The human discoidin domain receptors, DDR1 and DDR2, are unusual receptor tyrosine kinases that are activated by a major constituent of the extracellular matrix, collagen. The DDRs play fundamental roles in cell adhesion, migration and proliferation, and regulate matrix remodelling. With regards to human health, they are implicated in the progression of fibrotic diseases, arthritis and several types of cancer. Understanding DDR function at the molecular and cellular level is of great importance, but many fundamental questions remain unanswered. We previously showed that the DDRs are constitutively dimeric in the absence of ligand, unlike conventional receptor tyrosine kinases, and that specific residues within the DDR transmembrane domain are essential for receptor activation. We also determined crystal structures of the entire DDR1 ectodomain and of the DDR2 discoidin domain bound to an agonistic collagen peptide. The aim of this proposal is to define the mechanism of transmembrane signalling by constitutive DDR dimers. Using protein crystallography and our own function-blocking anti-DDR1 monoclonal antibodies we will reveal the binding modes of antagonistic collagen sequences and the conformation of the DDR1 dimer in its inactive state. Using extensive site-directed mutagenesis we will identify the DDR1 regions and dimer contacts that are associated with receptor activation. Finally, we want to generate functional anti-DDR2 monoclonal antibodies to enable further structure-function studies. The proposed research will provide detailed mechanistic insight into how the dimeric DDRs transmit a signal across the cell membrane. In addition, our research will generate unique tools that may prove valuable in the development of therapies that target unwanted DDR signalling in human diseases.
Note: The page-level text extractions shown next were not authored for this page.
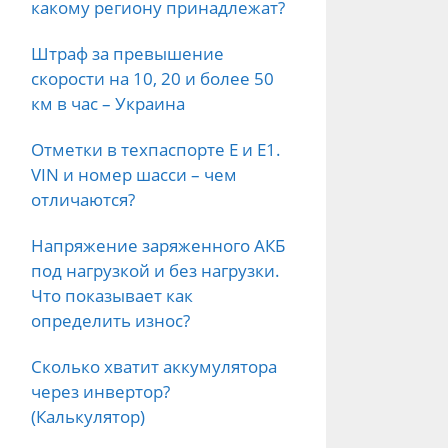
какому региону принадлежат?
Штраф за превышение
скорости на 10, 20 и более 50
км в час – Украина
Отметки в техпаспорте E и E1.
VIN и номер шасси – чем
отличаются?
Напряжение заряженного АКБ
под нагрузкой и без нагрузки.
Что показывает как
определить износ?
Сколько хватит аккумулятора
через инвертор?
(Калькулятор)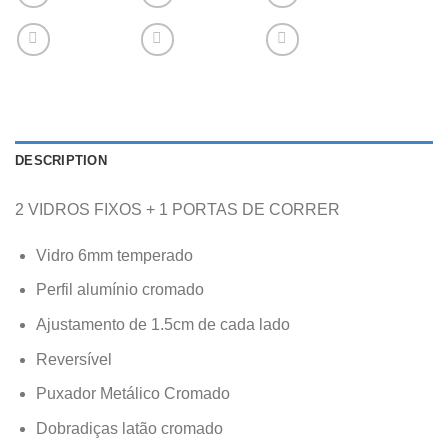
DESCRIPTION
2 VIDROS FIXOS + 1 PORTAS DE CORRER
Vidro 6mm temperado
Perfil alumínio cromado
Ajustamento de 1.5cm de cada lado
Reversível
Puxador Metálico Cromado
Dobradiças latão cromado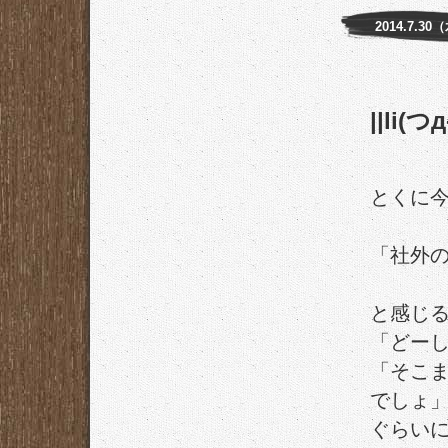
2014.7.30
||li(つд-
とくに
「社外
と感じ
「どー
「そこ
でしょ
ぐらい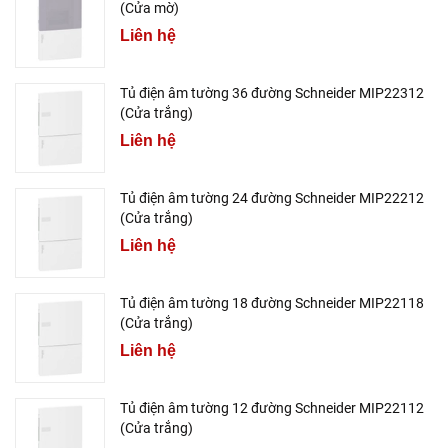
(Cửa mờ)
Liên hệ
Tủ điện âm tường 36 đường Schneider MIP22312
(Cửa trắng)
Liên hệ
Tủ điện âm tường 24 đường Schneider MIP22212
(Cửa trắng)
Liên hệ
Tủ điện âm tường 18 đường Schneider MIP22118
(Cửa trắng)
Liên hệ
Tủ điện âm tường 12 đường Schneider MIP22112
(Cửa trắng)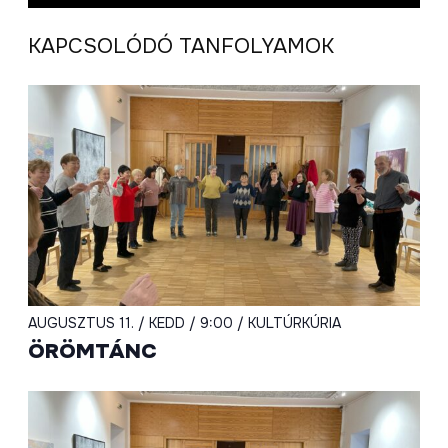
KAPCSOLÓDÓ TANFOLYAMOK
AUGUSZTUS 11. / KEDD / 9:00 / KULTÚRKÚRIA
ÖRÖMTÁNC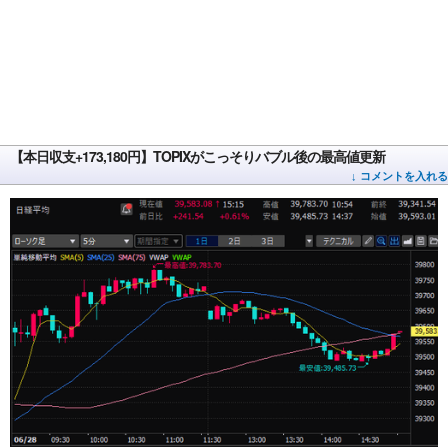
【本日収支+173,180円】TOPIXがこっそりバブル後の最高値更新
↓ コメントを入れる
The proposed research will significantly advance the knowledge base of academic research into receptor tyrosine kinases and collagens. Researchers in many fields will profit directly from the fundamental insights and reagents that will be generated by our research (for details, see the section on academic beneficiaries). Although the proposed research is basic, it is conceivable that commercially exploitable results will be obtained. Any intellectual property arising from this research grant will be exploited through Imperial College Innovations Ltd, the College's technology transfer company. As the DDRs are new drug targets for a number of human diseases, pharmaceutical companies aiming to develop anti-DDR compounds will be interested in the results of our studies. In this regard, BL has already consulted for Novartis Institute of Biomedical Research, Horsham, UK and Boehringer Ingelheim Pharmaceuticals USA, who are establishing a drug development programme against unwanted DDR signalling. A detailed biochemical understanding of the DDR activation mechanism is likely to be required for any such programme. Other receptor tyrosine kinases (RTKs) are the targets of several drugs, but our recent research has identified fundamental mechanistic differences between DDRs and canonical RTKs. The proposed research will provide the necessary framework for future diagnostic and therapeutic applications. The generation of anti-DDR2 monoclonal antibodies (mAbs) in rabbits may benefit patients in the long term, if these mAbs can be developed into drugs. We already obtained mouse anti-DDR1 mAbs that inhibit DDR1 signalling, and aim to obtain rabbit mAbs against DDR2 with similar characteristics. Like mouse mAbs, rabbit mAbs will need to be humanised before they can be used as drugs in humans, but this process is firmly established. Rabbit mAbs have a potential advantage over mouse mAbs in that they are often cross-reactive with the mouse antigens. Thus rabbit mAbs can be used in mouse models of human diseases, which is extremely useful for pre-clinical evaluations.